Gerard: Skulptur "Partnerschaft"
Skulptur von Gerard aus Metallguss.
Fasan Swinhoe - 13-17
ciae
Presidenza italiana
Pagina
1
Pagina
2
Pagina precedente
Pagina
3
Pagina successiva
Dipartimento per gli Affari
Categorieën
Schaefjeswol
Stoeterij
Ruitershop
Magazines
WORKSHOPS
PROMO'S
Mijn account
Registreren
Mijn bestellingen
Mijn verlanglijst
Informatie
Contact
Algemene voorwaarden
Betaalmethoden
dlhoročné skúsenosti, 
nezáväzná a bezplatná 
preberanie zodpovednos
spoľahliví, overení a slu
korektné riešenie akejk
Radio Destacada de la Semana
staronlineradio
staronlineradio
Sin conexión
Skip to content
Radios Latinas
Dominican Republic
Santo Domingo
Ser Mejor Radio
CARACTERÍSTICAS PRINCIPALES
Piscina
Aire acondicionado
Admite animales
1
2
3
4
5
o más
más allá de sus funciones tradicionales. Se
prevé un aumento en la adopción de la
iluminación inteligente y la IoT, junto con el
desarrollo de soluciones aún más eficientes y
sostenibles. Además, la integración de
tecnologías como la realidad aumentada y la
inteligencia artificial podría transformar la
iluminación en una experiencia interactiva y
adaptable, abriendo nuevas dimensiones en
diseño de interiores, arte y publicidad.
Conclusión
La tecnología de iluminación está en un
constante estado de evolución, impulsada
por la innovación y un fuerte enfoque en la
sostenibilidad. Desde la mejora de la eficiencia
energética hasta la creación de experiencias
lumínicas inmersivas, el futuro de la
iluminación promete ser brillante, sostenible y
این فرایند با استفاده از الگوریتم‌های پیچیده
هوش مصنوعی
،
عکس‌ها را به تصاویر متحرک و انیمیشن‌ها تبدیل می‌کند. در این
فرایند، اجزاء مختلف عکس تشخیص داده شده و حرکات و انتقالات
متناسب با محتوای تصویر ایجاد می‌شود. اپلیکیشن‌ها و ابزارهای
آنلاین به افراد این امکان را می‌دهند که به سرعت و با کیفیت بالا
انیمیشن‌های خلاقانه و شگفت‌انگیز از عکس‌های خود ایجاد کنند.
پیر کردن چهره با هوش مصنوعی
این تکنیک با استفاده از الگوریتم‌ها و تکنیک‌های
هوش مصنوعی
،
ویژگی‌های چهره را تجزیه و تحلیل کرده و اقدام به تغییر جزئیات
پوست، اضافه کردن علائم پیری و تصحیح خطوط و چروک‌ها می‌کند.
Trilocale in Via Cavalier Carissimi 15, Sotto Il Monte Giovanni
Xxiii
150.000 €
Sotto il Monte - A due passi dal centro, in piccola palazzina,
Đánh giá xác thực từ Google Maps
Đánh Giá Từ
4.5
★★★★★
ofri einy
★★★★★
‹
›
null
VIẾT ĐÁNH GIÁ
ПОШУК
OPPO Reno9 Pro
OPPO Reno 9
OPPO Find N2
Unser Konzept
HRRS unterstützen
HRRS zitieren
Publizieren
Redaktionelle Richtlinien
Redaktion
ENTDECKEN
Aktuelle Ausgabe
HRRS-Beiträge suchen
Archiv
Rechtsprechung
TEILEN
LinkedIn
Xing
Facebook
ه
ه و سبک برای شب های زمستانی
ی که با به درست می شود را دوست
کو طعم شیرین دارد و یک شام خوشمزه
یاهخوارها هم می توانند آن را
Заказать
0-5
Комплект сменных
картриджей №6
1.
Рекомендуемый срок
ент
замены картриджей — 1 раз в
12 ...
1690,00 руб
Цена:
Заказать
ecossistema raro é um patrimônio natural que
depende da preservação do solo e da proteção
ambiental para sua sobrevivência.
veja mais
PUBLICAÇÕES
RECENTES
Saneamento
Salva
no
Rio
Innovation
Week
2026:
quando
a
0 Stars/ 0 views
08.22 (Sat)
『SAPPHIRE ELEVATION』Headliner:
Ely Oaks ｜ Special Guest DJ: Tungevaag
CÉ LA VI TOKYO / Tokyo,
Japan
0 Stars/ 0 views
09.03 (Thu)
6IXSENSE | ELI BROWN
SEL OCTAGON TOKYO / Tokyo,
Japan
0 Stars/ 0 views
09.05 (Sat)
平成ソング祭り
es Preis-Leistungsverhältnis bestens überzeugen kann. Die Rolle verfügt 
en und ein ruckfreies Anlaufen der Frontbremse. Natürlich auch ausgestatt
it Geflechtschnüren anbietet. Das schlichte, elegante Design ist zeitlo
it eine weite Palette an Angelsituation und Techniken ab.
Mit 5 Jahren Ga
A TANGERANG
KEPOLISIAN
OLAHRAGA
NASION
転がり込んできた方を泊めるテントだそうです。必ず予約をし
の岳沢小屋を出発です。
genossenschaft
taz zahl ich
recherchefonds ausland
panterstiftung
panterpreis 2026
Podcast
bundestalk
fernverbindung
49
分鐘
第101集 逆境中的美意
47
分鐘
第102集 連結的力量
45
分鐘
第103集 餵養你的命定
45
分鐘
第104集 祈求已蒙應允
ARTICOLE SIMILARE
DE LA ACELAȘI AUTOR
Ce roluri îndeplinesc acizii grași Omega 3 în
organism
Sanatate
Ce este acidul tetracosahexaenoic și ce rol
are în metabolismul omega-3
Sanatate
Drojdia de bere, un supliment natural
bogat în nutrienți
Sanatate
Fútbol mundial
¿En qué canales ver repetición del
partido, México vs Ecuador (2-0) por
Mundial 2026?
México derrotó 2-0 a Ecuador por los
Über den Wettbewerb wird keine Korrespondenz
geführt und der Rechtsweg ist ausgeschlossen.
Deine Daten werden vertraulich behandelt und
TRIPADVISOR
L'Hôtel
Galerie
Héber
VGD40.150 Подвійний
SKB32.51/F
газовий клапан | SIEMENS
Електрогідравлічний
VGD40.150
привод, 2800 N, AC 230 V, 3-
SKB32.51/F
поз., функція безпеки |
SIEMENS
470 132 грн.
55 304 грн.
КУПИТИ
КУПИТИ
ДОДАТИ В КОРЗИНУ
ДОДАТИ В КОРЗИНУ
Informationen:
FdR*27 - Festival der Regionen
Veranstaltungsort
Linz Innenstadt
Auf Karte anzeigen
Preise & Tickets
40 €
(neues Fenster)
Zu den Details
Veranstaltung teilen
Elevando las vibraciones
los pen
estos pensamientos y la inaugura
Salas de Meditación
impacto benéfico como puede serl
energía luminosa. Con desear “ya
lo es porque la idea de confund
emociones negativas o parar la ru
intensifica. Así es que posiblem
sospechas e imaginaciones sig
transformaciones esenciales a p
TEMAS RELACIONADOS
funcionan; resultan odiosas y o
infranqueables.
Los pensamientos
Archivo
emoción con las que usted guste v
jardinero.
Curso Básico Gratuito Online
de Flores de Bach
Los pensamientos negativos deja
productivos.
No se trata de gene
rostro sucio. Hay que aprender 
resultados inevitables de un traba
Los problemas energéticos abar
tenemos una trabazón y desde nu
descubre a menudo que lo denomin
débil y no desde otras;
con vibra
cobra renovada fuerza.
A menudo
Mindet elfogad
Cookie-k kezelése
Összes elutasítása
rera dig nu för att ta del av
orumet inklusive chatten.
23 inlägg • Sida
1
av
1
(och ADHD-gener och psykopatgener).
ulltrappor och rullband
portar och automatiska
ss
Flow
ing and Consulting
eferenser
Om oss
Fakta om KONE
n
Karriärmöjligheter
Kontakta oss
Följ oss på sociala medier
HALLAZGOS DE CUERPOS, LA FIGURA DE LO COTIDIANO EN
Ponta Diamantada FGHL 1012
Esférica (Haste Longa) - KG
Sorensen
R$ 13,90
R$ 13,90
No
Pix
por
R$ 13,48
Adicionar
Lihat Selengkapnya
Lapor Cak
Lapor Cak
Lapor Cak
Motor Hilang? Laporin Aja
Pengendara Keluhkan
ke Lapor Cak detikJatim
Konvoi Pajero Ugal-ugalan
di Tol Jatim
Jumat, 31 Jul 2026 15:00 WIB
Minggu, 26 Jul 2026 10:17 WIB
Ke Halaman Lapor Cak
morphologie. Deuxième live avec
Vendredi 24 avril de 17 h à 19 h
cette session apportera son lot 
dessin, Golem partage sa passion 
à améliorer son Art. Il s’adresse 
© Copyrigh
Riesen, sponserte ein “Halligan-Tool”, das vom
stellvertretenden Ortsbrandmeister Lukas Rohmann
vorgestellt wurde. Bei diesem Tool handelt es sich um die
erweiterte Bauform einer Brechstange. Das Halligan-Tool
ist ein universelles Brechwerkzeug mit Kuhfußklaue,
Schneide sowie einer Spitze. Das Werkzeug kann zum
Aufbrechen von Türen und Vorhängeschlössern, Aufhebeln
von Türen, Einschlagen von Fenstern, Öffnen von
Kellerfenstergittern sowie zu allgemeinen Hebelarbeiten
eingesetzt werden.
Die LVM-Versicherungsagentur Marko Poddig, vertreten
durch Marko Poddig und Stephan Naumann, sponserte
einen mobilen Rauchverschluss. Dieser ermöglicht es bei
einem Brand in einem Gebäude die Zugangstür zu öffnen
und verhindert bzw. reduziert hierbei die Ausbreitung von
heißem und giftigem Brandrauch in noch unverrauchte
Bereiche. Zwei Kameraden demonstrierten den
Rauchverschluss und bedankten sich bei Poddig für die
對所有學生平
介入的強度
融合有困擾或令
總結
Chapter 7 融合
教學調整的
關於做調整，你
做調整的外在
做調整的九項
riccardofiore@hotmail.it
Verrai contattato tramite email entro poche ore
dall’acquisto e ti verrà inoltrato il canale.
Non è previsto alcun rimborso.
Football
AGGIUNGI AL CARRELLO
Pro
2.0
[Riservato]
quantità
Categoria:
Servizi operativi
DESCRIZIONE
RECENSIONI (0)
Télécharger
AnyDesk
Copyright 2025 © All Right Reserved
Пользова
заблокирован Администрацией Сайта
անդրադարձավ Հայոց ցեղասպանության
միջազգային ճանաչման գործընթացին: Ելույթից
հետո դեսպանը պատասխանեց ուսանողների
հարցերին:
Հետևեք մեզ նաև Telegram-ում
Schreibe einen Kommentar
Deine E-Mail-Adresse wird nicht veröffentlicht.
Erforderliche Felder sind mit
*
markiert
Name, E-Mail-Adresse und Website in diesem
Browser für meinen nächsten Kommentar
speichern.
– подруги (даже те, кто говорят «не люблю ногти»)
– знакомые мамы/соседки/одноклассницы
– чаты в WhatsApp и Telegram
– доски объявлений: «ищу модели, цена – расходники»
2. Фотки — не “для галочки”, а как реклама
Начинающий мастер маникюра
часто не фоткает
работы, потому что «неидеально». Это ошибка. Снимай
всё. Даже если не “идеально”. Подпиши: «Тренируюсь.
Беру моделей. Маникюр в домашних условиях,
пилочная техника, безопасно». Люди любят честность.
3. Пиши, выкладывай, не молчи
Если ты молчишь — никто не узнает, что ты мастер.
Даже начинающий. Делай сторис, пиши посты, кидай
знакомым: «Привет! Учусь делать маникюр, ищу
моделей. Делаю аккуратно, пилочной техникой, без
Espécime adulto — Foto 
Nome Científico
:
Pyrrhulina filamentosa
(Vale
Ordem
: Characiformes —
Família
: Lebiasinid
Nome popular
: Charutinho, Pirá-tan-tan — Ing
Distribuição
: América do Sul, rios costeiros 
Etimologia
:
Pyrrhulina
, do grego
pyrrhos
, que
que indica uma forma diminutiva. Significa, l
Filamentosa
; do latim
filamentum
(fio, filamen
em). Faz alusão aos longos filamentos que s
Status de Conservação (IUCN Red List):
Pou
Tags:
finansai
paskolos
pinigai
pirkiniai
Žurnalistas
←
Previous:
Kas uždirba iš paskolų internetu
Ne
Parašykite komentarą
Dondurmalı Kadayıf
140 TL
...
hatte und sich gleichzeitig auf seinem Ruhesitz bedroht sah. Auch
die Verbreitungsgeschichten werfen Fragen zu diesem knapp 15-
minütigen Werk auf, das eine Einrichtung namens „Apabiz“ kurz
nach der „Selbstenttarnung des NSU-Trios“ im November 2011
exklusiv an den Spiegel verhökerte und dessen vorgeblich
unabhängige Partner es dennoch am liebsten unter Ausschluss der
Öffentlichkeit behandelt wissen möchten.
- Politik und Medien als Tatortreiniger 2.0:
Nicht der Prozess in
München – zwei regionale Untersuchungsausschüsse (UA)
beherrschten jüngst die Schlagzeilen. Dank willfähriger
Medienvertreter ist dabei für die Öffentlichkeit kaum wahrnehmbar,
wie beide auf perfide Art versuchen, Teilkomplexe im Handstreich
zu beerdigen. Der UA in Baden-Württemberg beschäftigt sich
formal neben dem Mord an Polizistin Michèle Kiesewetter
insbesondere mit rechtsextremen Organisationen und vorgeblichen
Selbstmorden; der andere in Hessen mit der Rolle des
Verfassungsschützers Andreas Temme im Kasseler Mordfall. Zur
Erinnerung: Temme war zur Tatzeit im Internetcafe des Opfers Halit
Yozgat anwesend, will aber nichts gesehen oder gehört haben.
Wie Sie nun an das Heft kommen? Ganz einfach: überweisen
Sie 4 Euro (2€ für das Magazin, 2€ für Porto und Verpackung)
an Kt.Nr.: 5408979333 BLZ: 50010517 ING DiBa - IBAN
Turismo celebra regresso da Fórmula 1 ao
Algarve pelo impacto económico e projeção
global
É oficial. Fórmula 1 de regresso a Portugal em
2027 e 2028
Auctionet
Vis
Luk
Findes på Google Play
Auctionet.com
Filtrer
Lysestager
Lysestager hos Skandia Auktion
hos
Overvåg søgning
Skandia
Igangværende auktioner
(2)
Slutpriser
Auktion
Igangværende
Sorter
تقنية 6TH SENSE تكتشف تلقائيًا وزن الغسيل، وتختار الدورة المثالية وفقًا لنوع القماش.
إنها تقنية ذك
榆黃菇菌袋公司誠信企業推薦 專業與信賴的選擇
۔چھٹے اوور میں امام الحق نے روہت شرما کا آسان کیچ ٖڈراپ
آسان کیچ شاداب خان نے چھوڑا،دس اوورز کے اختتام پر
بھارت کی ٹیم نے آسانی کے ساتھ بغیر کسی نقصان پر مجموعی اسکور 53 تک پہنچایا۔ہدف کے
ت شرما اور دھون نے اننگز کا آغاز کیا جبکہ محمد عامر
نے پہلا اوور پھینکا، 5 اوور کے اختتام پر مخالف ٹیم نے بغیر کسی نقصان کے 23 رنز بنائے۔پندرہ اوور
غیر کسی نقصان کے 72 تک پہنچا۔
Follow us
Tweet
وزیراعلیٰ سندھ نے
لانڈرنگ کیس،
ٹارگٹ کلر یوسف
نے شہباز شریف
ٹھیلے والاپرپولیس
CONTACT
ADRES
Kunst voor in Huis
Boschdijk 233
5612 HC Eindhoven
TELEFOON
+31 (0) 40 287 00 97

====

### [Activity]
Whichever lines of the records above hold the word "картриджей" should all be copied out.

### [Answer to this task]
картриджей №6
замены картриджей — 1 раз в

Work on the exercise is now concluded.